* [WHAT TO PRODUCE] In the items below, switch "Crude Oil" to "Petroleum" and copy out their text lines with nothing else changed. Omit the pictures from your answer.

Dataset entries:
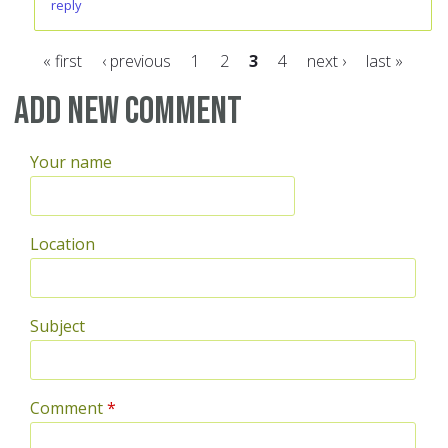
reply
« first
‹ previous
1
2
3
4
next ›
last »
Pages
Add new comment
Your name
Location
Subject
Comment
*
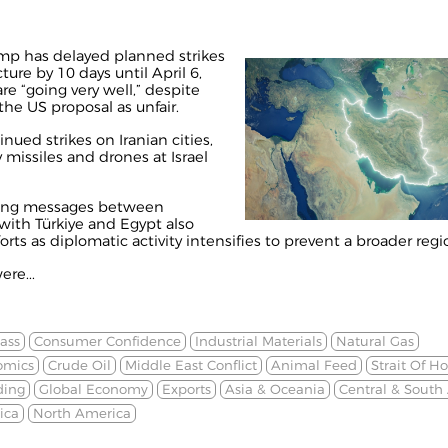
mp has delayed planned strikes
ture by 10 days until April 6,
re “going very well,” despite
 the US proposal as unfair.
inued strikes on Iranian cities,
y missiles and drones at Israel
aying messages between
ith Türkiye and Egypt also
ts as diplomatic activity intensifies to prevent a broader regio
ere...
ass
Consumer Confidence
Industrial Materials
Natural Gas
omics
Crude Oil
Middle East Conflict
Animal Feed
Strait Of H
ding
Global Economy
Exports
Asia & Oceania
Central & South
ica
North America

* [RESULT]
reply
« first
‹ previous
1
2
3
4
next ›
last »
Pages
Add new comment
Your name
Location
Subject
Comment
*
mp has delayed planned strikes
ture by 10 days until April 6,
re “going very well,” despite
 the US proposal as unfair.
inued strikes on Iranian cities,
y missiles and drones at Israel
aying messages between
ith Türkiye and Egypt also
ts as diplomatic activity intensifies to prevent a broader regio
ere...
ass
Consumer Confidence
Industrial Materials
Natural Gas
omics
Petroleum
Middle East Conflict
Animal Feed
Strait Of H
ding
Global Economy
Exports
Asia & Oceania
Central & South
ica
North America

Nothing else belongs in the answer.